Amazon disappoints with ho-hum quarter, shares fall
Amazon.com Inc posted a 10 percent decline in second-quarter earnings and gave a modest third-quarter outlook on Thursday, taking the shine off the world's largest online retailer and sending its shares down nearly 7 percent.
Amazon, fresh from announcing that it would buy booming online shoe store Zappos.com for $928 million, also reported slimmer operating margins, hit by a one-time litigation charge for a settlement with Toysrus.com.
Investors have come to depend on Amazon to outpace a soft e-commerce arena by capturing market share and launching new categories of goods, defying cutbacks in consumer spending that have hammered retailers from Wal-Mart to eBay .
But the modest results and strained margins caused by the litigation charge and foreign currency exchange rates, took some of the luster off the dominant player in the online retail world, especially with many investors already viewing its stock as overvalued.

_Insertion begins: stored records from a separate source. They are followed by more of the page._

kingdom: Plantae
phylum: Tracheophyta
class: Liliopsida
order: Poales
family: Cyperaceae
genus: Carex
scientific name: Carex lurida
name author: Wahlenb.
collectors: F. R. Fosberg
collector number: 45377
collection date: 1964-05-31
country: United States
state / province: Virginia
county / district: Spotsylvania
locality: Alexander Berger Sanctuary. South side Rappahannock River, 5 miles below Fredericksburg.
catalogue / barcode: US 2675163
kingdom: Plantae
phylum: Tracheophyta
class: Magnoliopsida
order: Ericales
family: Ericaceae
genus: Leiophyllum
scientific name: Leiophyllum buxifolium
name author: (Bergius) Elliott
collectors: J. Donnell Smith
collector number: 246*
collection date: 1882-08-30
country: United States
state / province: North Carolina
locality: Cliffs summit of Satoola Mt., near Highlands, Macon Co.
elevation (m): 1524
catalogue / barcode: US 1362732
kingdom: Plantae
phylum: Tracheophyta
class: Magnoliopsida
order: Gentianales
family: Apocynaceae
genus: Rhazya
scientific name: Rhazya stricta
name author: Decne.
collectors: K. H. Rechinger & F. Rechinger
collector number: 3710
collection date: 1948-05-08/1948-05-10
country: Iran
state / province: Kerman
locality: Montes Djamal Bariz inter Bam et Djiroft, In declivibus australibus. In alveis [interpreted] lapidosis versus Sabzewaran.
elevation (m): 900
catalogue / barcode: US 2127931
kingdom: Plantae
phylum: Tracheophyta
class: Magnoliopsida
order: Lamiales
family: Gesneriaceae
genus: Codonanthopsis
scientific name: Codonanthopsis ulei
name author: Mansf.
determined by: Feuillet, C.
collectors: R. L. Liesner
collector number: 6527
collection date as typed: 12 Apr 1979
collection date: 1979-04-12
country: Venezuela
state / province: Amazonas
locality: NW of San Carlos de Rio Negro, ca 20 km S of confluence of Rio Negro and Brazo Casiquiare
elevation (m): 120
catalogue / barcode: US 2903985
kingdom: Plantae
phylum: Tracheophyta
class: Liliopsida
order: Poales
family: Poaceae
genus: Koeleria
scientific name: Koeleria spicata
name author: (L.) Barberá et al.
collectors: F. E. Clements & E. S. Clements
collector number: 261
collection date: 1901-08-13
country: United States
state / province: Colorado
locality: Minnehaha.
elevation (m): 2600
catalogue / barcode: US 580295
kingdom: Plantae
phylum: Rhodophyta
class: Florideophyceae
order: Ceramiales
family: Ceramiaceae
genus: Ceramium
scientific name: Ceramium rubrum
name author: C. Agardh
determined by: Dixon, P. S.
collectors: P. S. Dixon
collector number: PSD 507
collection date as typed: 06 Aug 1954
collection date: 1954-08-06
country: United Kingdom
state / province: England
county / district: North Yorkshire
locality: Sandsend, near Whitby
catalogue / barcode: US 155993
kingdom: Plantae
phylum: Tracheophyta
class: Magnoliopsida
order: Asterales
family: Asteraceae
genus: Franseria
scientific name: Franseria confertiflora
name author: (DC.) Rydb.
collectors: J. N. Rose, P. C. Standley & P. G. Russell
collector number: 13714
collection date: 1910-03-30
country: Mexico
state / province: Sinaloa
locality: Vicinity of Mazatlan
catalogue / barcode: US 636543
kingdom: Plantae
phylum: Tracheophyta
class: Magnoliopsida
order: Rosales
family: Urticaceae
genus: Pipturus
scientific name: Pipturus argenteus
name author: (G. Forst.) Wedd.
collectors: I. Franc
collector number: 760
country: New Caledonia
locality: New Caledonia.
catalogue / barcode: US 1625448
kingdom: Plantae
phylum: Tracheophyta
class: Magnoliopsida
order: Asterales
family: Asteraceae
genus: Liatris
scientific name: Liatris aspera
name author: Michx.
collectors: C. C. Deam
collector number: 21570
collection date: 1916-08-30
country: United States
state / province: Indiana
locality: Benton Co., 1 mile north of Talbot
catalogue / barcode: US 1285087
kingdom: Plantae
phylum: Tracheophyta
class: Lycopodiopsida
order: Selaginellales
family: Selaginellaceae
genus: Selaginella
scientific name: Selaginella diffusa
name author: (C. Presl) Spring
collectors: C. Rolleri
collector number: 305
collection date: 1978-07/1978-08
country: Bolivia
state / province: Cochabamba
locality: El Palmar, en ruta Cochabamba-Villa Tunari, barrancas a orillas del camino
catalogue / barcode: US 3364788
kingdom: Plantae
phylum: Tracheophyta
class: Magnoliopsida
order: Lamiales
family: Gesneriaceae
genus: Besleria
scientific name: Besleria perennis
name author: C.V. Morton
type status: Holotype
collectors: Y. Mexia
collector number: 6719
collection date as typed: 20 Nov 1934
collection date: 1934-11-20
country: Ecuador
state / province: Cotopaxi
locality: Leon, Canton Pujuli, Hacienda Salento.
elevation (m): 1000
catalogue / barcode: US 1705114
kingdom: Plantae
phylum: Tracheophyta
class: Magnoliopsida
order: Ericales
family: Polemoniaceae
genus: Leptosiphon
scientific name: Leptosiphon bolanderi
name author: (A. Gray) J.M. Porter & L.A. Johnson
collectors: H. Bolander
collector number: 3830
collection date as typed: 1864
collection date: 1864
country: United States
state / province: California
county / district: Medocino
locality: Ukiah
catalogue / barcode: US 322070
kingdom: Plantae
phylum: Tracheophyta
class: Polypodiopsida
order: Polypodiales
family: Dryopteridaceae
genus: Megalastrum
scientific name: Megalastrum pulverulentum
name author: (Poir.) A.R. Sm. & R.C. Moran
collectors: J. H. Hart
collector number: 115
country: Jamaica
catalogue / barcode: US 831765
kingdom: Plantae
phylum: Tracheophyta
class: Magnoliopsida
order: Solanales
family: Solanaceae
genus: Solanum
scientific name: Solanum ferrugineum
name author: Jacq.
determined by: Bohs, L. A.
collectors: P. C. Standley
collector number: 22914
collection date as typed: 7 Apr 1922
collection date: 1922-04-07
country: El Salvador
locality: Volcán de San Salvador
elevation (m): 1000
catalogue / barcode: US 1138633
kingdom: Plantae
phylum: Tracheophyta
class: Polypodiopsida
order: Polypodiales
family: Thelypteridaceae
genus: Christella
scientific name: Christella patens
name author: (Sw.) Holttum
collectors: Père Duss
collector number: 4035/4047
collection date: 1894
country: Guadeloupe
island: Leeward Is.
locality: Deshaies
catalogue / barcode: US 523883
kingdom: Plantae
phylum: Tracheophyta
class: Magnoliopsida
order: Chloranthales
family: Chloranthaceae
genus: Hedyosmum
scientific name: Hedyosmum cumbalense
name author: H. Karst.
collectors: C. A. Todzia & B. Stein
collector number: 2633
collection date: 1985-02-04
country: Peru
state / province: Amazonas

Bernstein Research analyst Jeffrey Lindsay said a spectacular unprecedented performance in the quarter would have been needed to justify the recent run-up in shares.
Stock in Amazon is up 80-plus percent since the start of 2009, well in advance of the Nasdaq and outpacing main rival eBay.
Amazon had run up a lot because it was the only real growth story left and everyone was buying in on it for the last couple of months on pure momentum. It's one of the biggest overshoots we've seen in recent years, Lindsay said.
It's a wake-up call that the pricing has become unrealistic, he said.
DOWNTURN NOT OVER YET
Amazon reported second-quarter net profit of $142 million or 32 cents per share, compared with $158 million or 37 cents per share a year ago. That was a penny above the 31 cents expected on average by analysts, according to Reuters Estimates.
Operating margins stood at 3.4 percent in the quarter, below the 5 percent seen in the first quarter.
Revenue rose 14 percent to $4.65 billion, shy of the $4.69 billion analysts' had expected. Excluding currency fluctuations, revenue rose 20 percent.
But the revenue rise lagged the 18 percent gain seen in both the first and fourth quarters, buoyed by the company's Amazon Prime free shipping program and new shoppers.
It wasn't the blow-out quarter necessarily you've seen from them in recent quarters, said McAdams Wright Ragen analyst Dan Geiman.
Investors may have underestimated the effect of the global spending slowdown and assumed that Amazon was more resilient than it was, Lindsay said.
This downturn is far more severe than people are factoring in, and it's not over yet, he said.
Chief Financial Officer Tom Szkutak blamed the industry slowdown mainly for flat growth in the North America media category, which includes books. Limp sales of video games and consoles also hurt.
He did not answer a question on whether book sales were being cannibalized by digital downloads of books sold for the Kindle, the company's much-touted electronic reader whose sales figures are never disclosed.
And Amazon would not clarify whether the Zappos acquisition would add to earnings this year. The deal will catapult Amazon to the top of the online shoe market while allowing it to ride Zappos' popularity, the result of a free shipping and its returns program.
The deal is now seen as likely to clear an antitrust review.
Looking ahead, Amazon forecast third-quarter revenue of $4.75 billion to $5.25 billion, compared with analysts' expectations for $4.92 billion.
Amazon forecast operating profit between $120 million and $210 million.
Shares fell 6.6 percent to $87.66, after closing up 5.72 percent at $93.87 on the Nasdaq.